■ Exercise details: Line by line, repeat the material below exactly and leave the images out.

■ Working data:

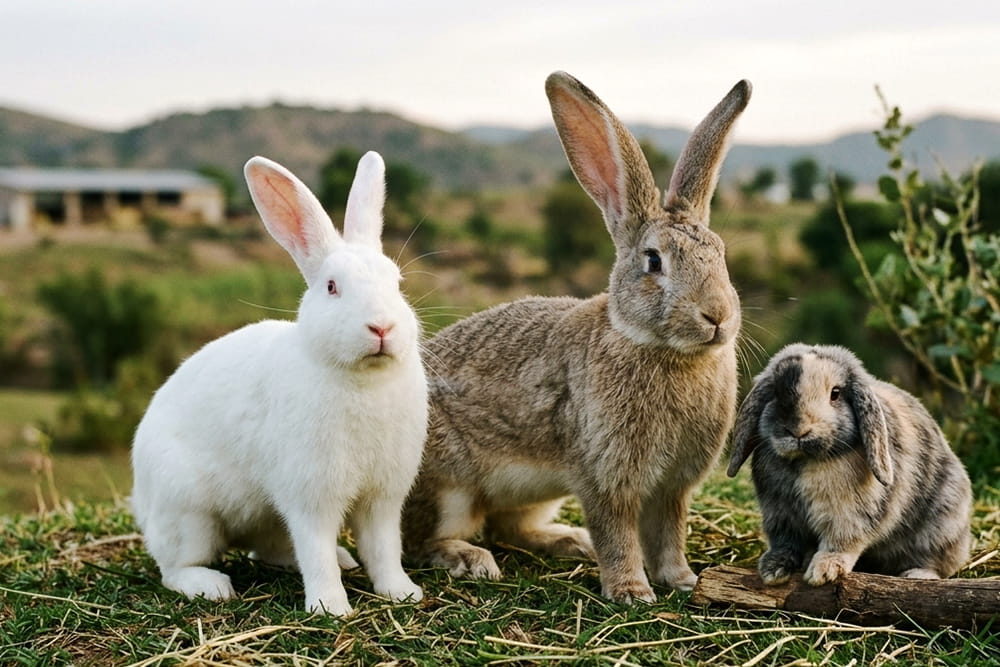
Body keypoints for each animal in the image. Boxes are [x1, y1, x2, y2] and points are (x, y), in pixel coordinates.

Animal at [131, 152, 427, 616]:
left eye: (397, 284)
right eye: (332, 287)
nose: (382, 327)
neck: (363, 379)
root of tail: (141, 501)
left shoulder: (383, 497)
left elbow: (383, 549)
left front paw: (402, 592)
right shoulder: (311, 496)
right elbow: (316, 551)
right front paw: (331, 608)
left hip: (263, 516)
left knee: (268, 549)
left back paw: (343, 559)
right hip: (188, 513)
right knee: (175, 567)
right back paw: (212, 586)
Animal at [402, 71, 751, 604]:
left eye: (721, 254)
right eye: (654, 261)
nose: (717, 316)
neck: (661, 349)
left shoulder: (674, 488)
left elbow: (670, 535)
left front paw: (682, 580)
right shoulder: (605, 476)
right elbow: (618, 534)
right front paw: (631, 591)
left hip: (534, 494)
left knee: (510, 527)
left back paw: (568, 541)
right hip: (446, 485)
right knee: (419, 540)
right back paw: (470, 559)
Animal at [727, 343, 973, 586]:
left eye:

■ Response to this task:
Body keypoints for each animal in the image. Boxes are [x1, y1, x2, y2] and points are (x, y), in pixel coordinates.

Animal at [131, 152, 427, 616]:
left eye: (397, 284)
right eye: (332, 287)
nose: (382, 327)
neck: (363, 379)
root of tail: (141, 501)
left shoulder: (383, 497)
left elbow: (383, 549)
left front paw: (402, 592)
right shoulder: (311, 496)
right elbow: (316, 551)
right front paw: (331, 608)
left hip: (263, 516)
left knee: (268, 549)
left back paw: (343, 559)
right hip: (188, 513)
right knee: (175, 567)
right back paw: (212, 586)
Animal at [402, 71, 751, 604]:
left eye: (721, 254)
right eye: (654, 261)
nose: (717, 316)
neck: (661, 349)
left shoulder: (674, 488)
left elbow: (670, 535)
left front paw: (682, 580)
right shoulder: (605, 476)
right elbow: (618, 534)
right front paw: (631, 591)
left hip: (534, 494)
left knee: (510, 527)
left back paw: (568, 541)
right hip: (446, 485)
right knee: (419, 540)
right back paw: (470, 559)
Animal at [727, 343, 973, 586]:
left eye:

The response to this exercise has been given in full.